筑波大学の推薦入試で不合格になった堀之内聖だが、筑波大学に受かると信じて疑わなかったので、彼も周囲もまるで他の選択肢を準備していなかった。12月初めに不合格が分かって、私は浦和市立高校の先生方に「10年に1人の人材を私立に行かせるのか!」とお叱りを受けた。そして、職員室の外のベランダに堀之内を呼び出し「関東大学リーグ2部の東京学芸大学(柔道の角田夏実選手の母校として今は知られていると思う)という国立大学を知っている?」と彼に質問したら、予想通り「知りません」という答えが返ってきた。私は「膝の怪我をした時にお見舞いに持って行った『ワールドサッカーの戦術』の著者がサッカー部の監督をされているので、行けば勉強になると思う。今は2部の門番と言われているけど、ホリが行って1部に上げれば」と話したら「分かりました。一般受験で学芸大を受けます」と即答した。

私は東京学芸大サッカー部の瀧井教授の研究室の電話番号を学芸大サッカー部OBの親友から教えてもらい3回電話をした。「堀之内という生徒が受験しますのでよろしくお願いします。」毎回同じことをお願いした。瀧井先生からの返答は「うちの大学はサッカーで入れる大学ではありませんから、とにかくセンター試験で点数を取らせて下さい」だけだった。私はとにかく「ホリノウチ」という言葉の印象を残すだけでもいいと思って必死だった。
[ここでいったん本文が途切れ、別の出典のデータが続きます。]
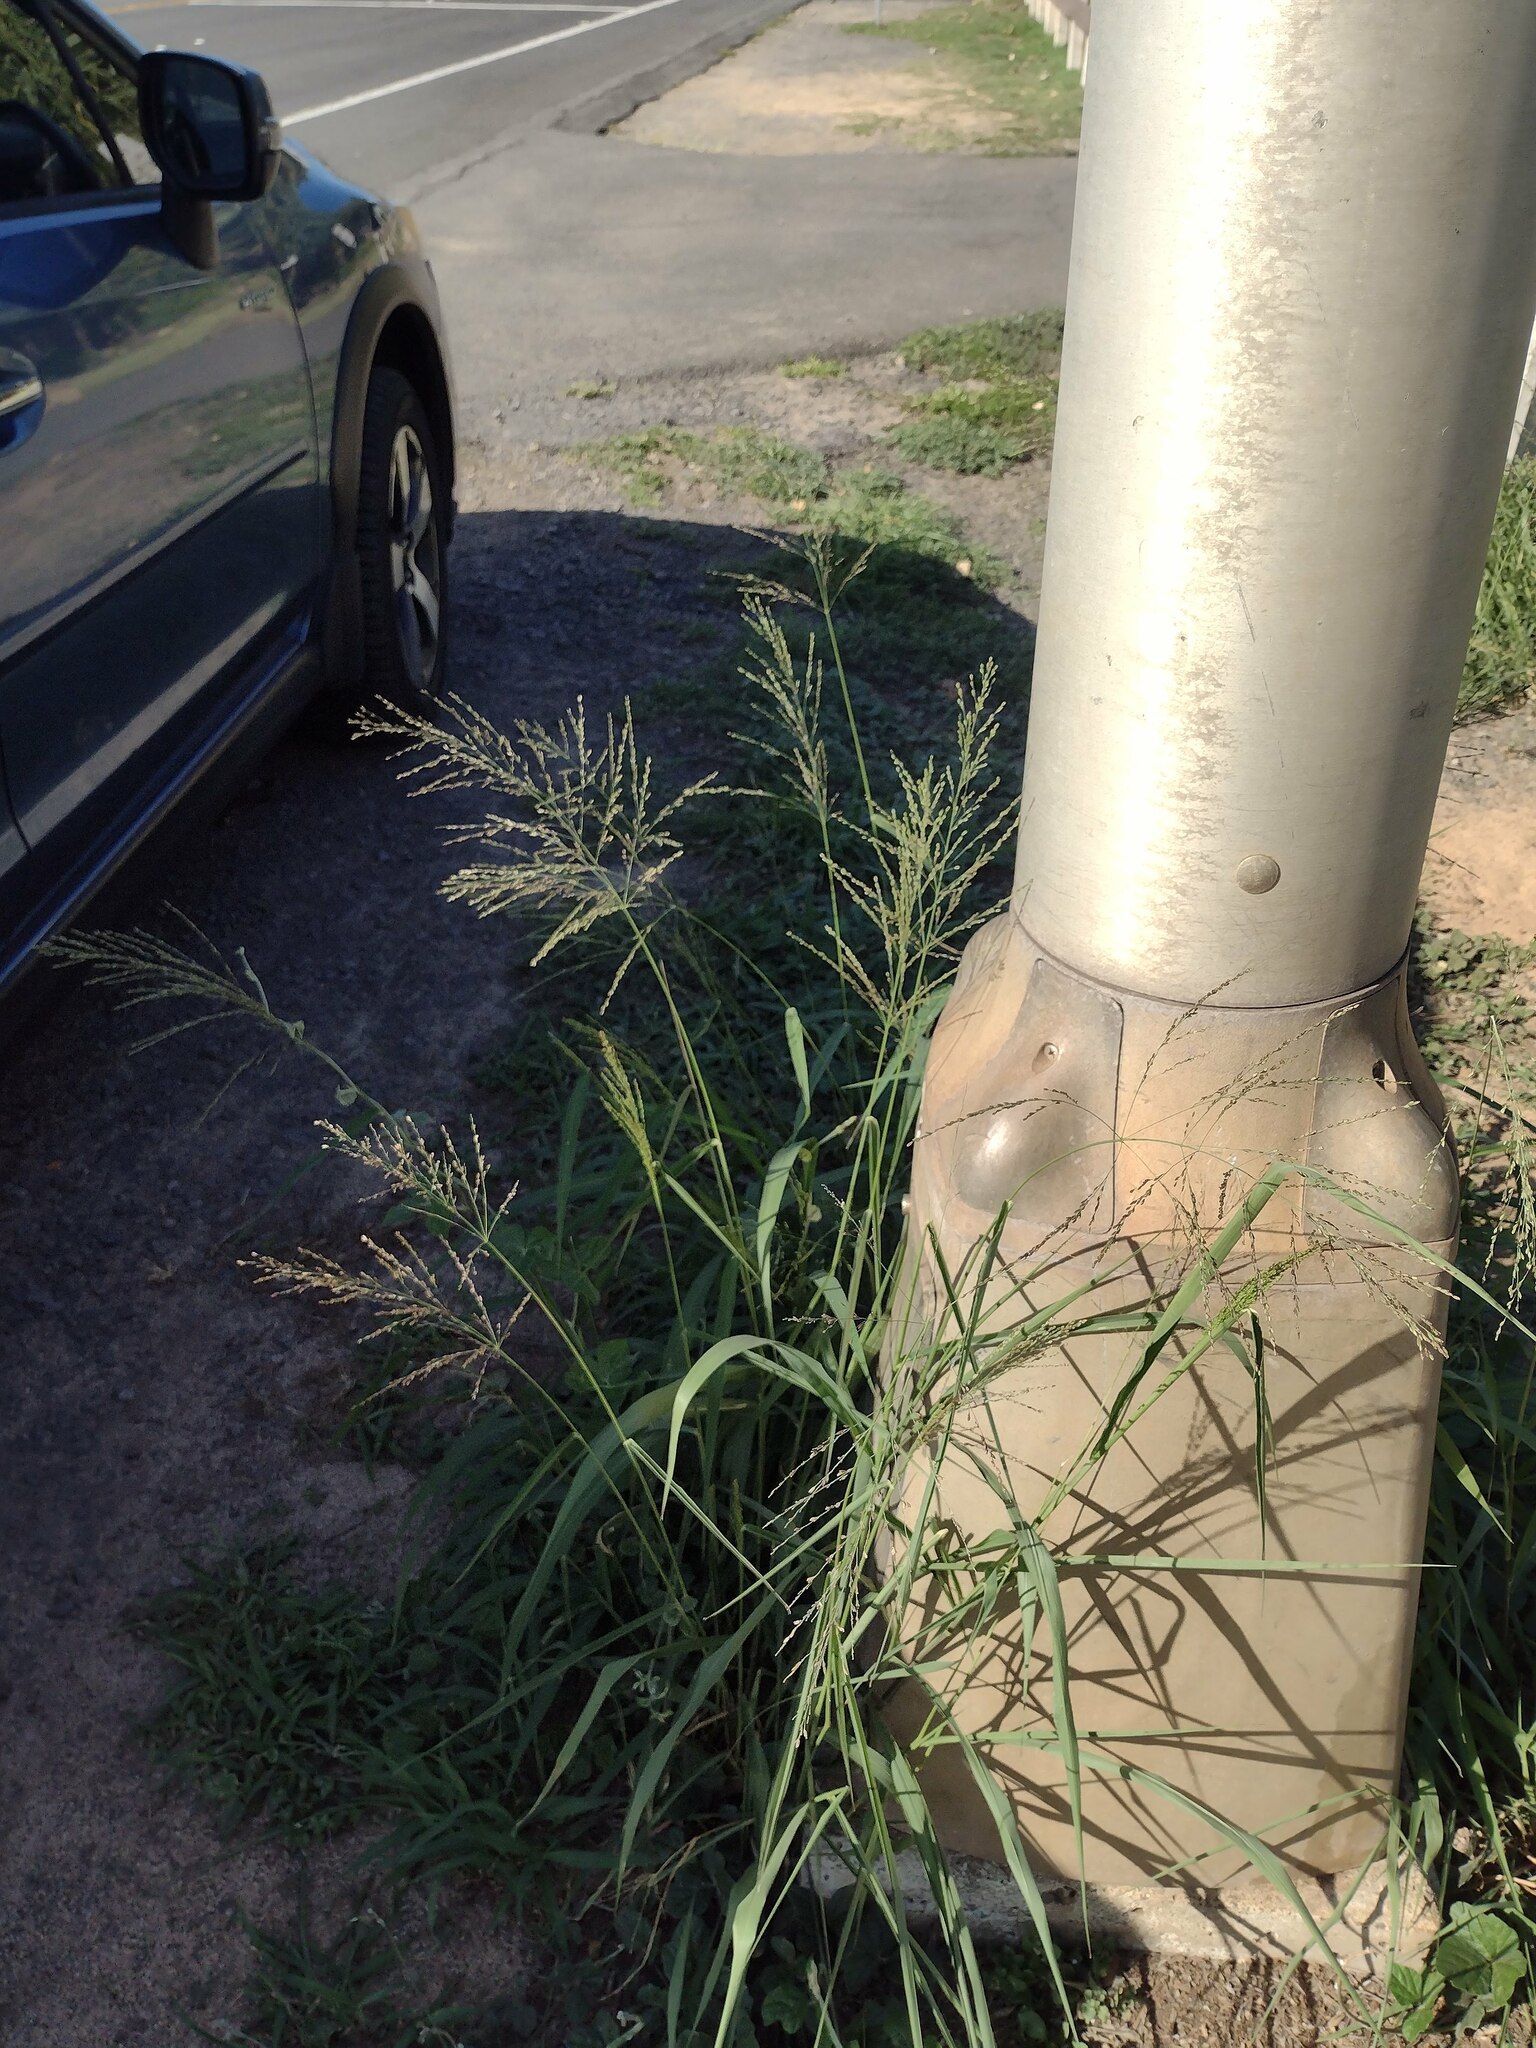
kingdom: Plantae
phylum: Tracheophyta
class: Liliopsida
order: Poales
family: Poaceae
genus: Megathyrsus
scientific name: Megathyrsus maximus
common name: Guineagrass
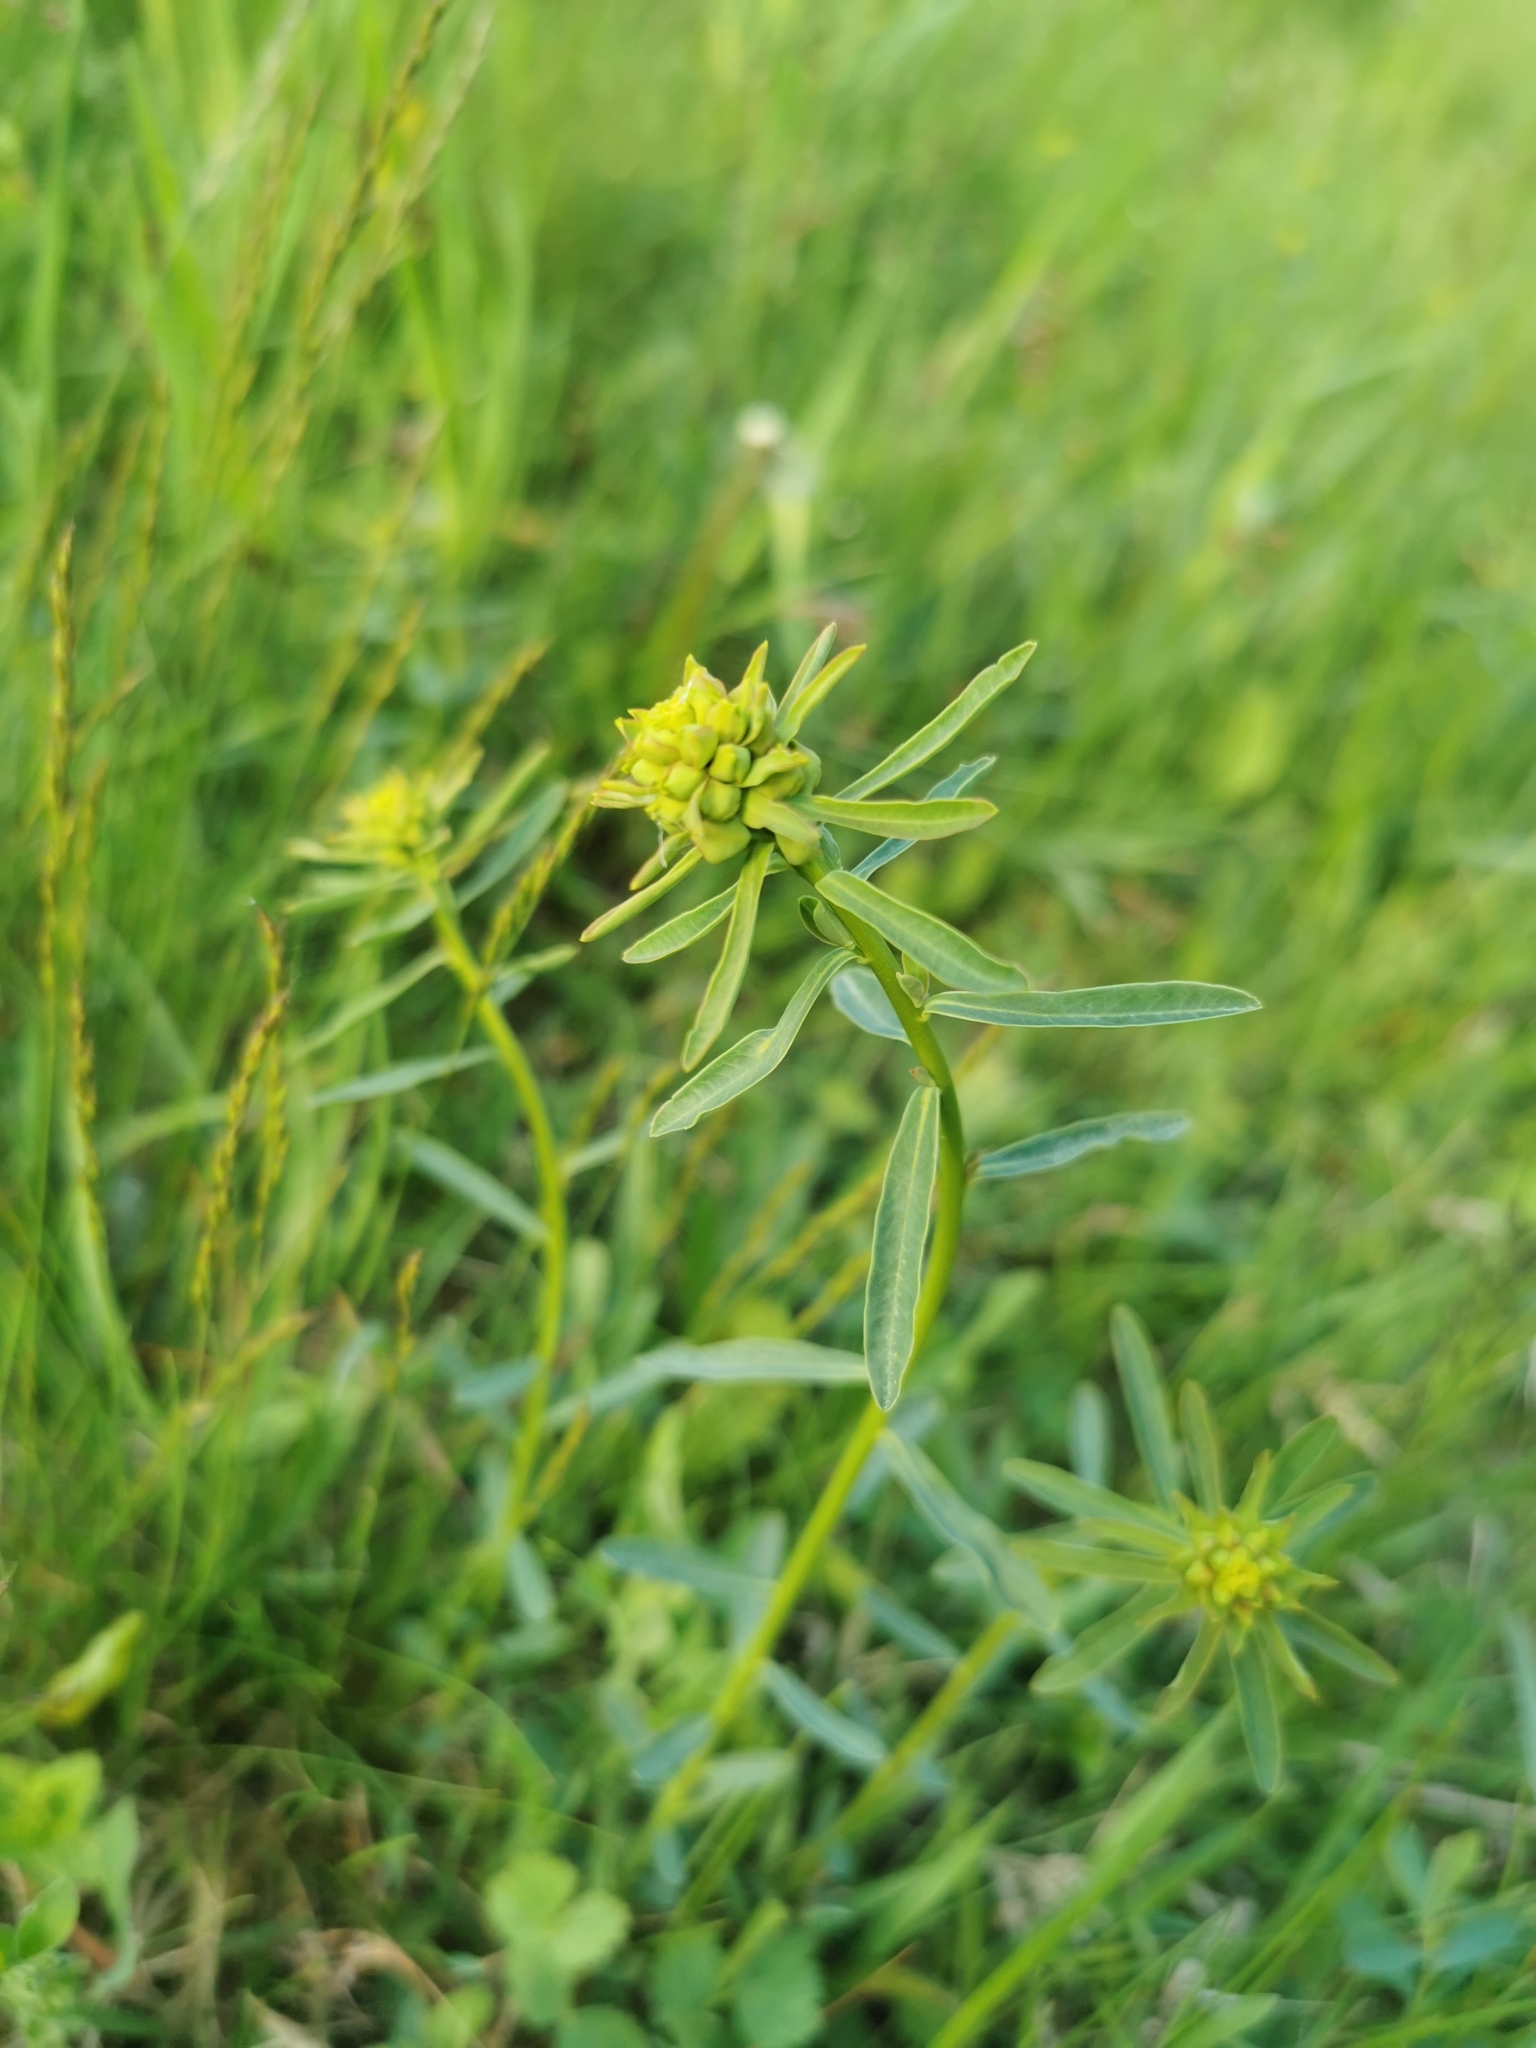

12月初めからセンター試験まで1ヶ月ちょっとしか時間がない状況で、しかも彼は評定平均は学年トップだったが、模試では学年で中位だった。しかし、冬休み明けに彼は「先生、だんだんセンターの問題を解くコツがわかってきました」と頼もしいコメントをするまでになっていた。センター試験の点数は77%だった。筑波大学のOBの先生方が「77%なら筑波に受かるから筑波を受けさせろ」と私に進言してきた。そのことを彼に伝えると「向こうが要らないと言っているのですから、僕は学芸大に行って筑波を倒します」と宣言をした。私は内心「コイツ、カッコいい」と思った。